*** INPUT DATA ***

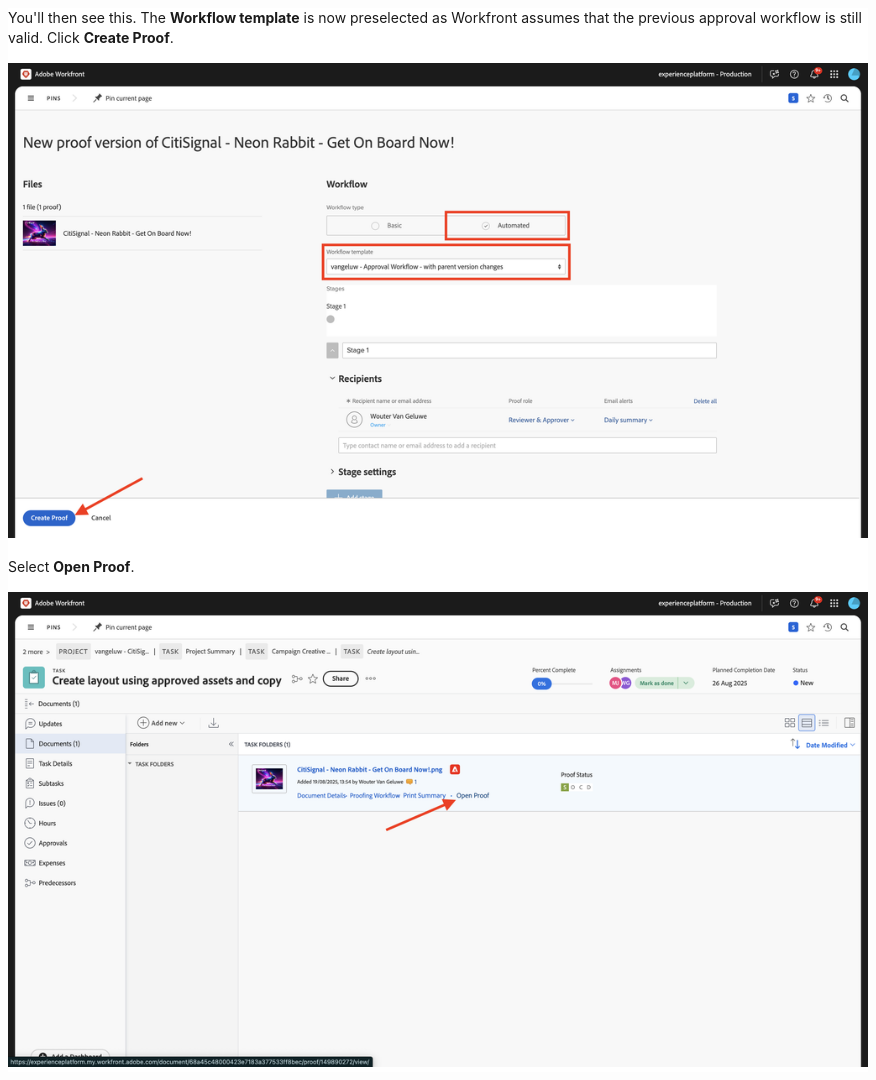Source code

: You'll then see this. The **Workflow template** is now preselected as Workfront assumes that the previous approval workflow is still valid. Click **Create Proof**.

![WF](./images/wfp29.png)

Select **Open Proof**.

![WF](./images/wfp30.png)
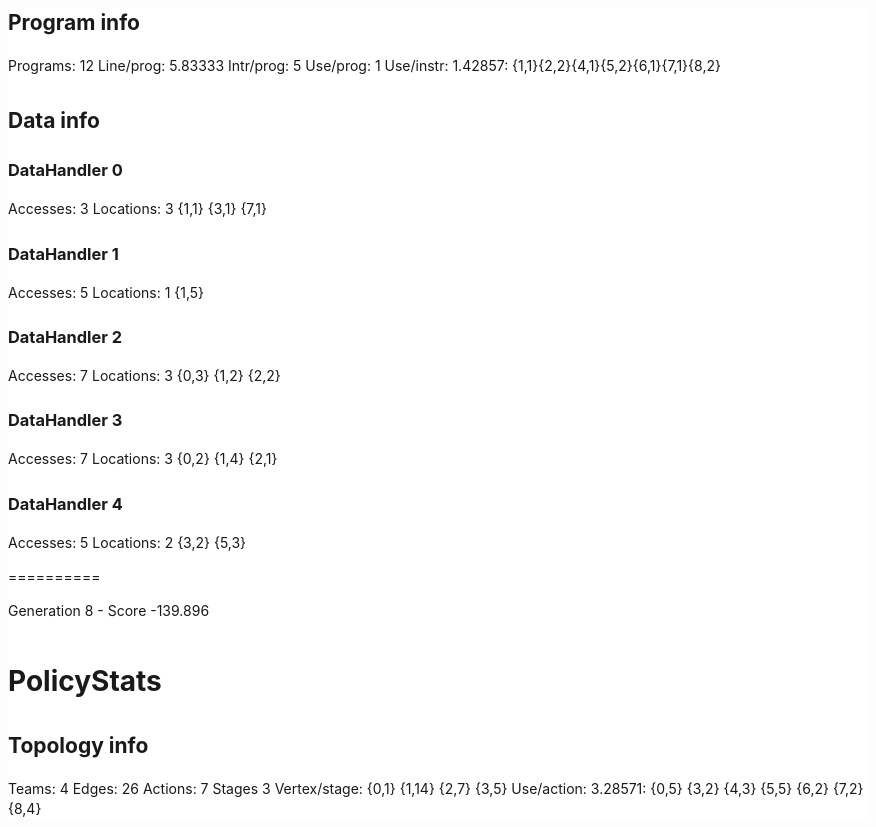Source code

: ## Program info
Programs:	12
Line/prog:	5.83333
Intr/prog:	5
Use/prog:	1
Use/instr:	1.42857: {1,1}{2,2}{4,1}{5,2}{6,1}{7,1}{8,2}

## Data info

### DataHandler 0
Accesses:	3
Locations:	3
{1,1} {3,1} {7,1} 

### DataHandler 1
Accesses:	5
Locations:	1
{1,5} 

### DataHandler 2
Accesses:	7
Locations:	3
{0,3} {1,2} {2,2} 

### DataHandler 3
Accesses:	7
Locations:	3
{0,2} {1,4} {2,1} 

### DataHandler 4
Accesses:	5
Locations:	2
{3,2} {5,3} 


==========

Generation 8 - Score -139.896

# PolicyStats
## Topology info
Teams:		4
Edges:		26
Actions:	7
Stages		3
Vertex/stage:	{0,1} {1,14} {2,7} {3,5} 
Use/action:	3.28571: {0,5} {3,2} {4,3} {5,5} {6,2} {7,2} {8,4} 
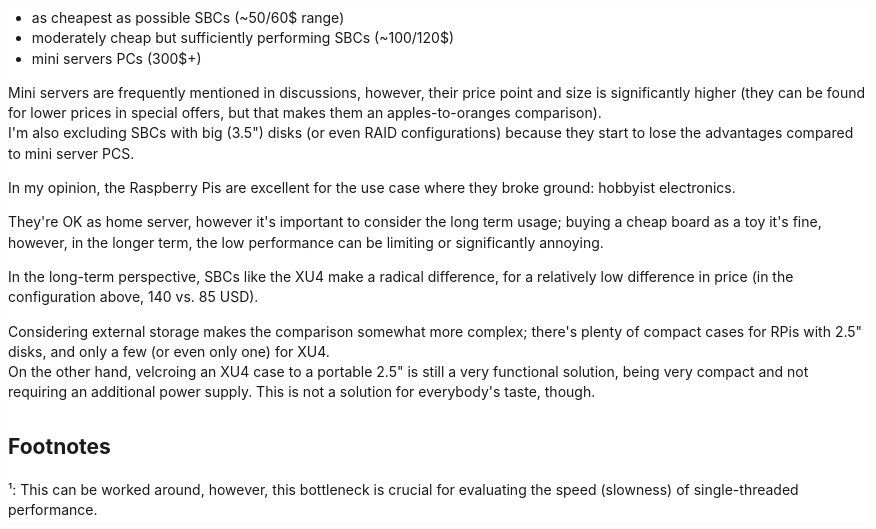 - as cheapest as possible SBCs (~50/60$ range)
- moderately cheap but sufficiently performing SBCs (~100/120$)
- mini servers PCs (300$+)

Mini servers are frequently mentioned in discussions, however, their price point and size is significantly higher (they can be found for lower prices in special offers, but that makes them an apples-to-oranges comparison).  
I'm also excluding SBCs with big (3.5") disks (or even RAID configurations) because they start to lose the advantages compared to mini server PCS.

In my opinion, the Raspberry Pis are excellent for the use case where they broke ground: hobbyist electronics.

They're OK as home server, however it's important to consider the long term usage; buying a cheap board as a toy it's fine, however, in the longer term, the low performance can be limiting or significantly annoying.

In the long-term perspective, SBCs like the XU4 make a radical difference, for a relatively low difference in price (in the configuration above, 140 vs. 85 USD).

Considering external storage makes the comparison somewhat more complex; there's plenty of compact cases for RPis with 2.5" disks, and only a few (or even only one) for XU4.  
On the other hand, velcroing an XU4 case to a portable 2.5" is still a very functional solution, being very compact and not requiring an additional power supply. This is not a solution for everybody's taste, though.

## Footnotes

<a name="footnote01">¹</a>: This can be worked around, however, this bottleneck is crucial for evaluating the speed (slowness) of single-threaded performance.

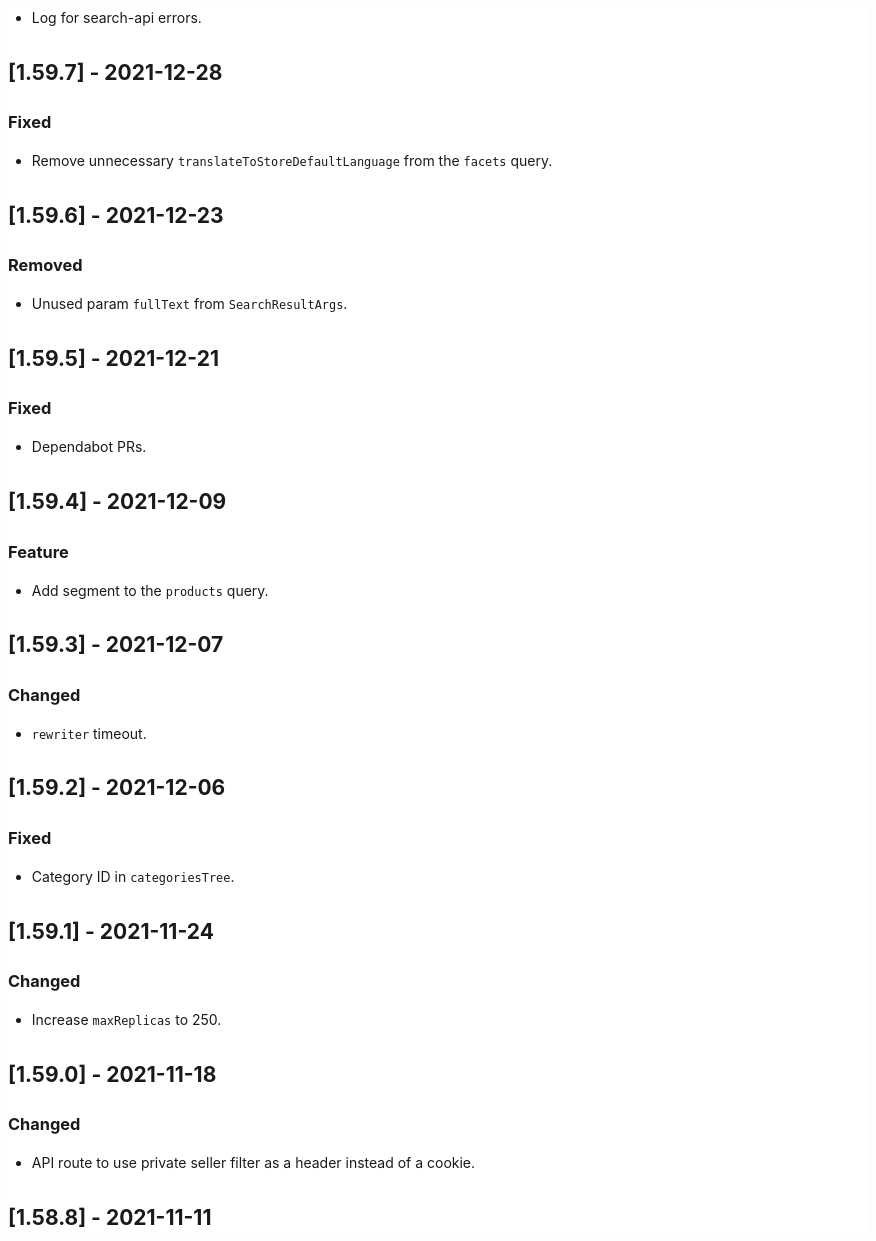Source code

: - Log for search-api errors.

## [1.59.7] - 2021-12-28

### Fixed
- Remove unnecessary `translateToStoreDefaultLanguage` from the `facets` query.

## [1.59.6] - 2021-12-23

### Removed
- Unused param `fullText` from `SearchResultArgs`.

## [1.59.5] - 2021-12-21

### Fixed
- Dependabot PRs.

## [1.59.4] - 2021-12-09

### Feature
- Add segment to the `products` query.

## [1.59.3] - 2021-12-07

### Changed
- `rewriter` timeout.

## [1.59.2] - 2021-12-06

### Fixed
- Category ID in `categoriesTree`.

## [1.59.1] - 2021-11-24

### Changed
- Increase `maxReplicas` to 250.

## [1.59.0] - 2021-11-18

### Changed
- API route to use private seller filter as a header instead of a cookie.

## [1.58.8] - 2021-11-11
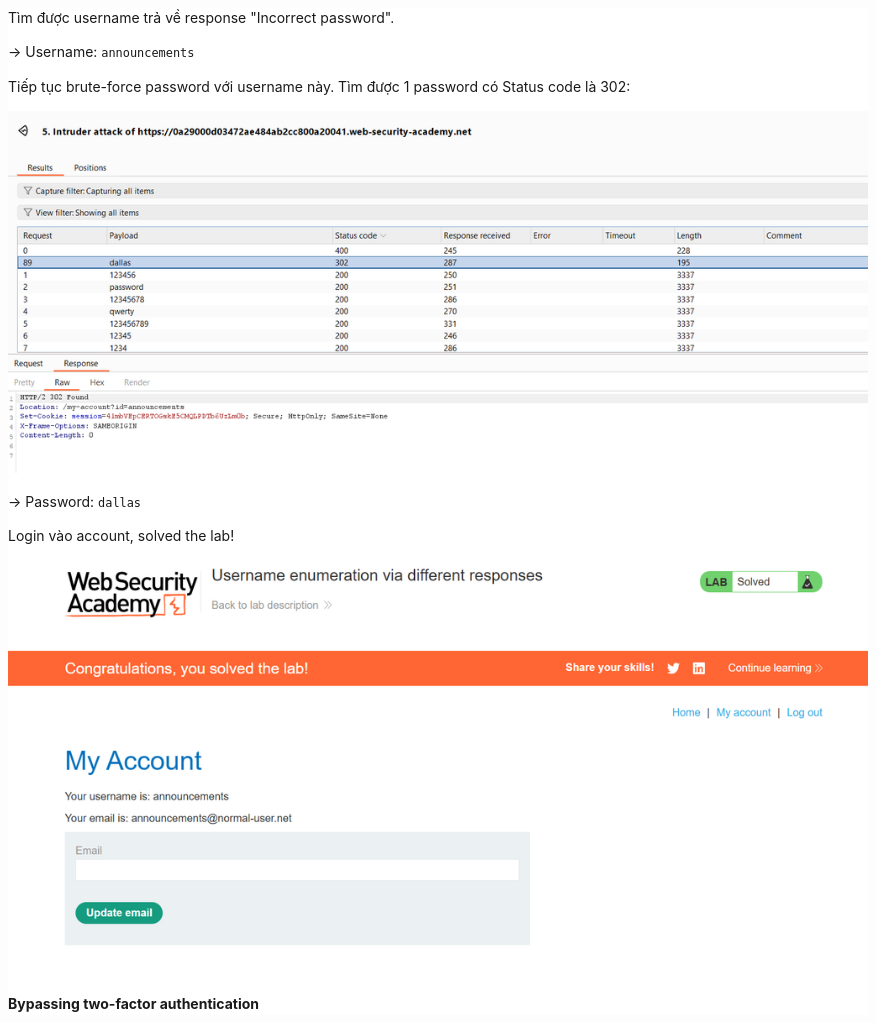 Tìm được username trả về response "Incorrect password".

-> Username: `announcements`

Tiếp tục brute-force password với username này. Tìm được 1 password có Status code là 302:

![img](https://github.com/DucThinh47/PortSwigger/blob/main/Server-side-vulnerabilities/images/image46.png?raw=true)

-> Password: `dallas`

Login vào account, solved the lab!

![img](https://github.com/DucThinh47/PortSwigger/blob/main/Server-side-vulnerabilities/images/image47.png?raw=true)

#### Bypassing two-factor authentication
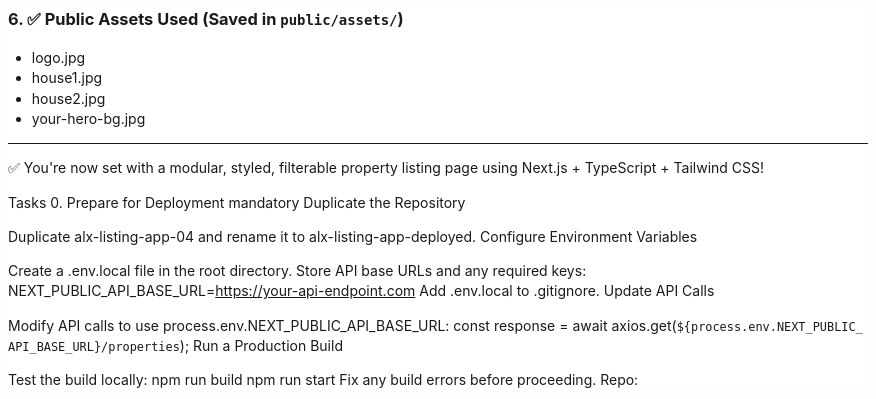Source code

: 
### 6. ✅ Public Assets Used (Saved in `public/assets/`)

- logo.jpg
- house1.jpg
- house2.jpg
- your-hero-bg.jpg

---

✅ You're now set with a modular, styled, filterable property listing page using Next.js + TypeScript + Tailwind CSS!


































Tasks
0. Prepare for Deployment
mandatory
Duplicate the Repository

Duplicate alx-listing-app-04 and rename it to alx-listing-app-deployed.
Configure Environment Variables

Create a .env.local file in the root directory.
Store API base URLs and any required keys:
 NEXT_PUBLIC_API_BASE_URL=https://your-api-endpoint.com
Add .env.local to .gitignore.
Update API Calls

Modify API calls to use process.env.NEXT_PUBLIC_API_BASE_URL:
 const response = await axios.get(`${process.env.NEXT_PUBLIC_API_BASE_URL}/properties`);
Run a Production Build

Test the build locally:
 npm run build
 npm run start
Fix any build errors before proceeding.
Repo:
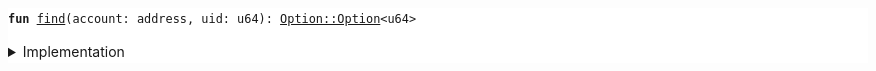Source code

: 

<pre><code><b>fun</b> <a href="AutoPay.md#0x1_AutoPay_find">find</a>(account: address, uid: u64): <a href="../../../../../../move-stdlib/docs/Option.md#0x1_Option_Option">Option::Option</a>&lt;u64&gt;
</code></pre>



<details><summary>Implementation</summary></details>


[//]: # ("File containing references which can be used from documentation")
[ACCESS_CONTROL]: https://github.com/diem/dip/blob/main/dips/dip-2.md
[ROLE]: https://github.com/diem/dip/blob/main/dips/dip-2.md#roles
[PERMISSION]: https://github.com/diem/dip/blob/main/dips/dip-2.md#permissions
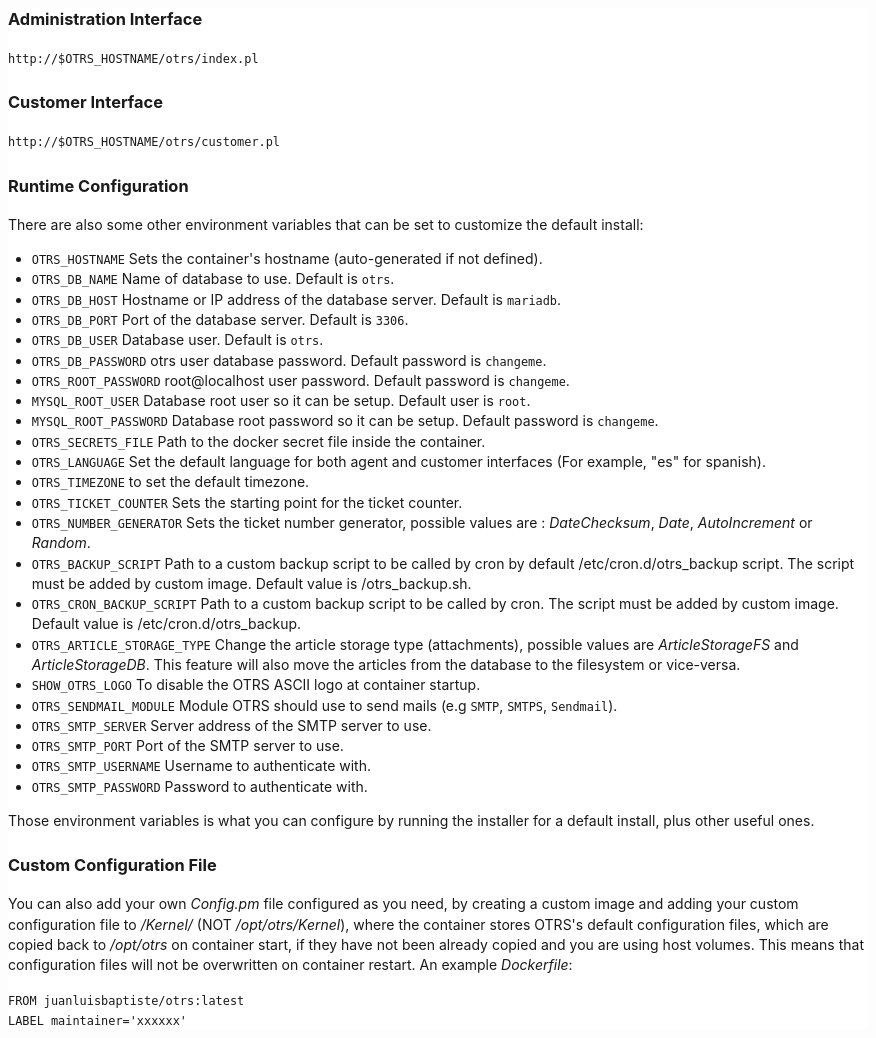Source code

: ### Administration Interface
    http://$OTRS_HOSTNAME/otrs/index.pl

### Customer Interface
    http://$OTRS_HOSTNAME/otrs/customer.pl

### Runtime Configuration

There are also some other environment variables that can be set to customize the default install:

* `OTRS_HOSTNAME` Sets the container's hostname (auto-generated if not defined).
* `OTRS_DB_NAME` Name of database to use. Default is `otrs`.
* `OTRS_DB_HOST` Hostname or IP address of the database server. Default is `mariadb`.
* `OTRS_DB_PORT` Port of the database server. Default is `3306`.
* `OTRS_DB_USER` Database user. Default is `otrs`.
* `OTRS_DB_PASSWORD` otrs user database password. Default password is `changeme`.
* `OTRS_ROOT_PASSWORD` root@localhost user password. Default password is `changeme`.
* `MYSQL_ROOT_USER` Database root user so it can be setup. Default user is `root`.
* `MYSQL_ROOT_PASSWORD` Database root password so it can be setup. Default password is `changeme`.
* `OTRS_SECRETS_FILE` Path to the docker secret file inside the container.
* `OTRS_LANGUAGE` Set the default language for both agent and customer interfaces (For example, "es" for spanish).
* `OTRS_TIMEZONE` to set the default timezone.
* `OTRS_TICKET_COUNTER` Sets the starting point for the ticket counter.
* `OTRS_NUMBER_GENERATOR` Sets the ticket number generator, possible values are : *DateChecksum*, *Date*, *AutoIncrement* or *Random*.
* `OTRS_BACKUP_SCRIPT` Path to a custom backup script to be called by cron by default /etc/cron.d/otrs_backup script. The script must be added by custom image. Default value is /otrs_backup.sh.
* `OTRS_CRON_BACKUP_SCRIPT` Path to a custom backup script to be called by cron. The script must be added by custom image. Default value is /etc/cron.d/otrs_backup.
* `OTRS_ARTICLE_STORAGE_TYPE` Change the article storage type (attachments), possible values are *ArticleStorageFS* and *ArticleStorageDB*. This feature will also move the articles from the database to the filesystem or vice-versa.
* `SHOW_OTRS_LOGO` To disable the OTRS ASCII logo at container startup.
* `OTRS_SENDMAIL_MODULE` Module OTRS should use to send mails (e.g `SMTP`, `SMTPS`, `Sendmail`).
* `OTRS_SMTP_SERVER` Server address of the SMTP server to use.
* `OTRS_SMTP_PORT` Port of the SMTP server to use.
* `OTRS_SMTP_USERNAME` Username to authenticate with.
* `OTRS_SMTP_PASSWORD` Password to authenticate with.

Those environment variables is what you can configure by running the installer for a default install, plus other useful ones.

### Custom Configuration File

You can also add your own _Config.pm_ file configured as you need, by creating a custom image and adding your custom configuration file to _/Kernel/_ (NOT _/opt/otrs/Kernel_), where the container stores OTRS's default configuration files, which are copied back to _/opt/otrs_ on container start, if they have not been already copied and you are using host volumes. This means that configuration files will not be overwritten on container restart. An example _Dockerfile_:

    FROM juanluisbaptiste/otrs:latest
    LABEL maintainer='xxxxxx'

***

PROBLEM TO WORK ON ▸ Could you reproduce, exactly, every line above from the line with "if not defined)." to the line with "Database user. Default", and no other line? Both ends count.

EXPECTED OUTPUT ▸
* `OTRS_HOSTNAME` Sets the container's hostname (auto-generated if not defined).
* `OTRS_DB_NAME` Name of database to use. Default is `otrs`.
* `OTRS_DB_HOST` Hostname or IP address of the database server. Default is `mariadb`.
* `OTRS_DB_PORT` Port of the database server. Default is `3306`.
* `OTRS_DB_USER` Database user. Default is `otrs`.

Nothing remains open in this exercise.